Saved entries
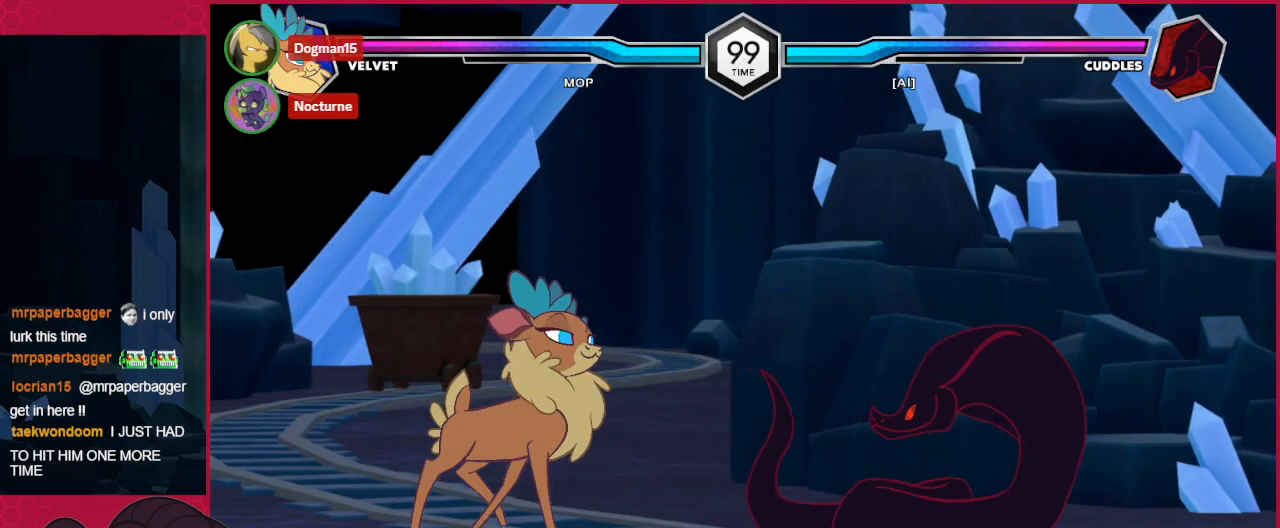
{"keys": [], "events": [[35, "down", "down"], [35, "right", "up"], [138, "b", "down"], [138, "right", "down"], [172, "down", "up"], [241, "b", "up"], [241, "right", "up"]]}
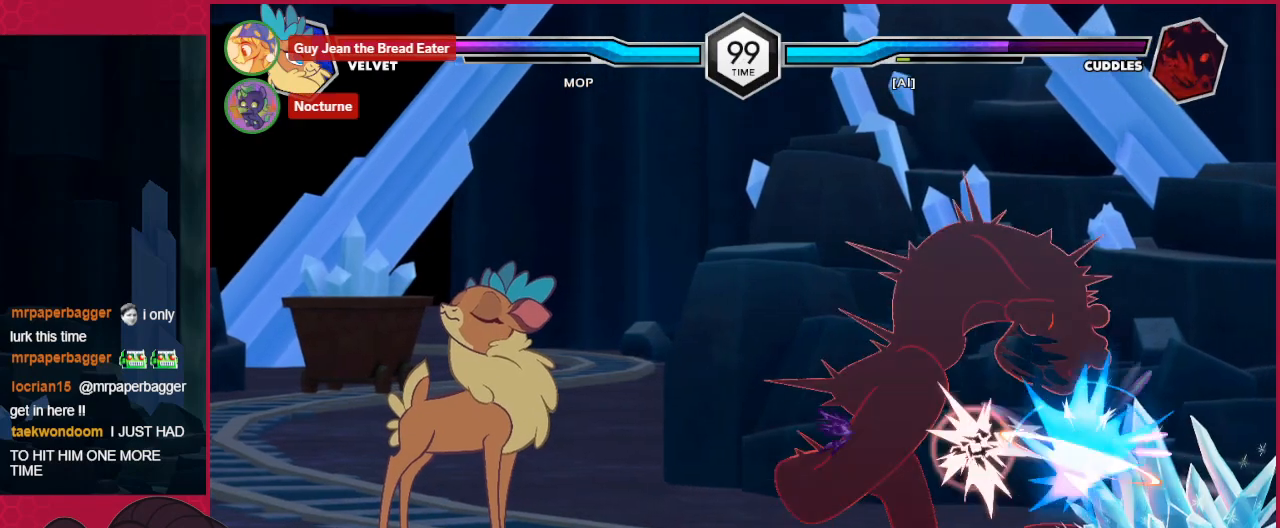
{"keys": ["b"], "events": [[35, "right", "down"], [69, "right", "up"], [173, "right", "down"], [276, "down", "down"], [379, "b", "down"], [379, "right", "up"], [414, "down", "up"]]}
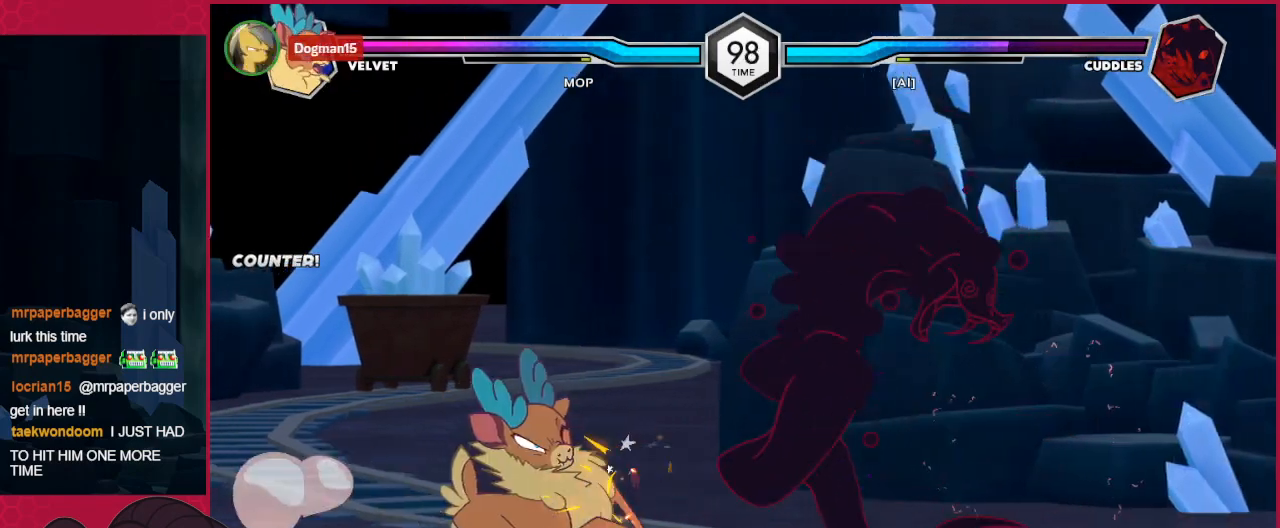
{"keys": ["right"], "events": [[35, "b", "up"], [35, "c", "down"], [173, "down", "down"], [276, "c", "up"], [345, "down", "up"], [517, "right", "down"]]}
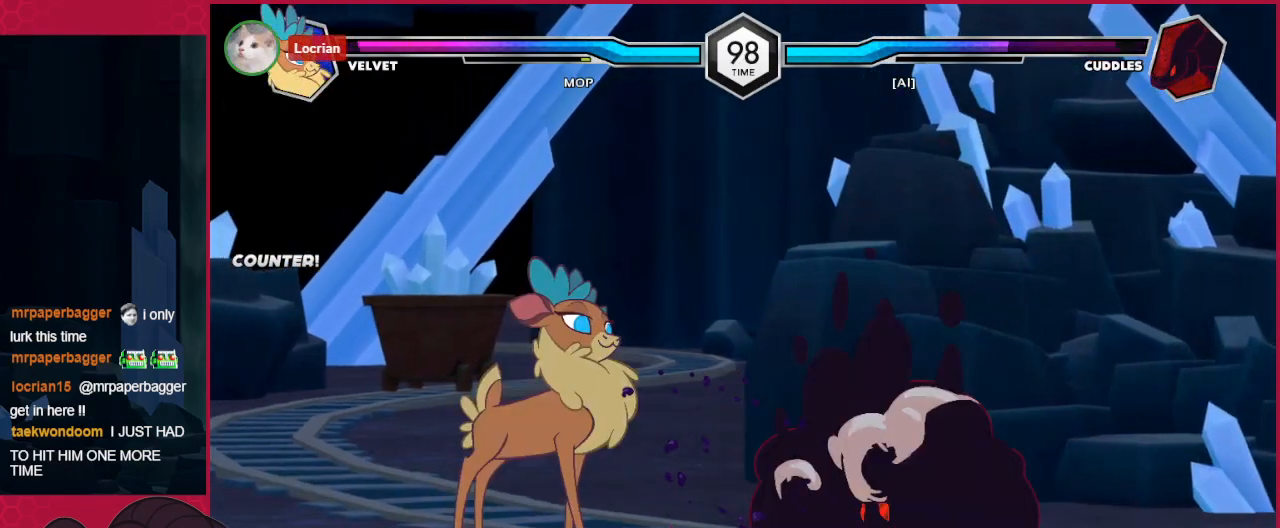
{"keys": ["down"], "events": [[103, "right", "up"], [138, "right", "down"], [310, "right", "up"], [379, "down", "down"]]}
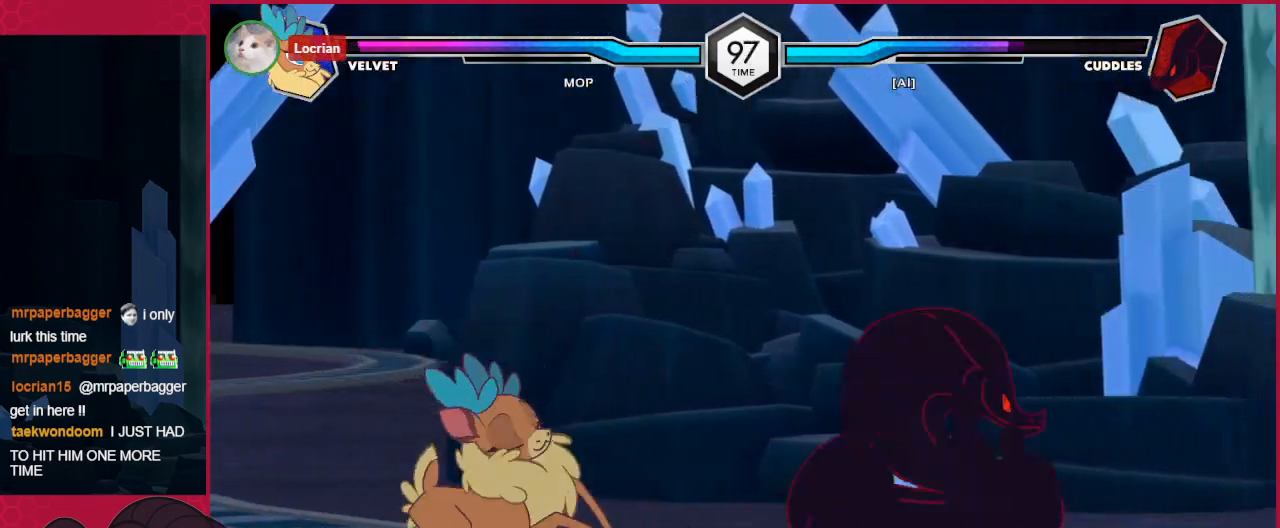
{"keys": [], "events": [[69, "c", "down"], [138, "c", "up"], [138, "down", "up"], [138, "right", "down"], [206, "down", "down"], [275, "right", "up"], [310, "right", "down"], [344, "b", "down"], [344, "down", "up"], [413, "right", "up"], [447, "b", "up"]]}
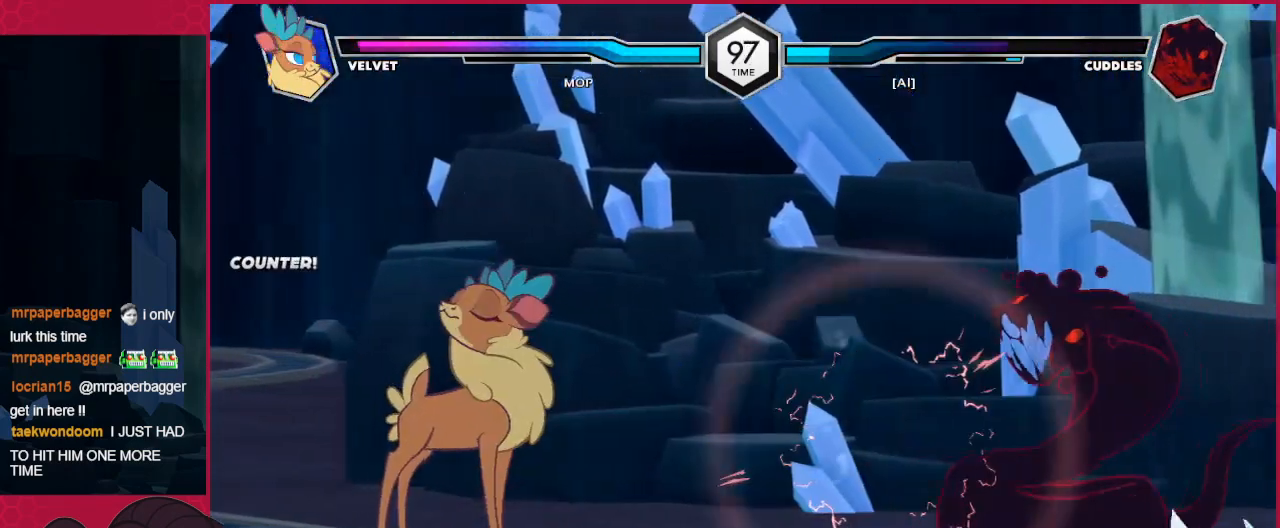
{"keys": [], "events": [[241, "right", "down"], [345, "right", "up"]]}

§ WORK REQUEST
The answer should hold every entry exactly as given and no pictures at all.

§ ANSWER BOX
{"keys": [], "events": [[35, "down", "down"], [35, "right", "up"], [138, "b", "down"], [138, "right", "down"], [172, "down", "up"], [241, "b", "up"], [241, "right", "up"]]}
{"keys": ["b"], "events": [[35, "right", "down"], [69, "right", "up"], [173, "right", "down"], [276, "down", "down"], [379, "b", "down"], [379, "right", "up"], [414, "down", "up"]]}
{"keys": ["right"], "events": [[35, "b", "up"], [35, "c", "down"], [173, "down", "down"], [276, "c", "up"], [345, "down", "up"], [517, "right", "down"]]}
{"keys": ["down"], "events": [[103, "right", "up"], [138, "right", "down"], [310, "right", "up"], [379, "down", "down"]]}
{"keys": [], "events": [[69, "c", "down"], [138, "c", "up"], [138, "down", "up"], [138, "right", "down"], [206, "down", "down"], [275, "right", "up"], [310, "right", "down"], [344, "b", "down"], [344, "down", "up"], [413, "right", "up"], [447, "b", "up"]]}
{"keys": [], "events": [[241, "right", "down"], [345, "right", "up"]]}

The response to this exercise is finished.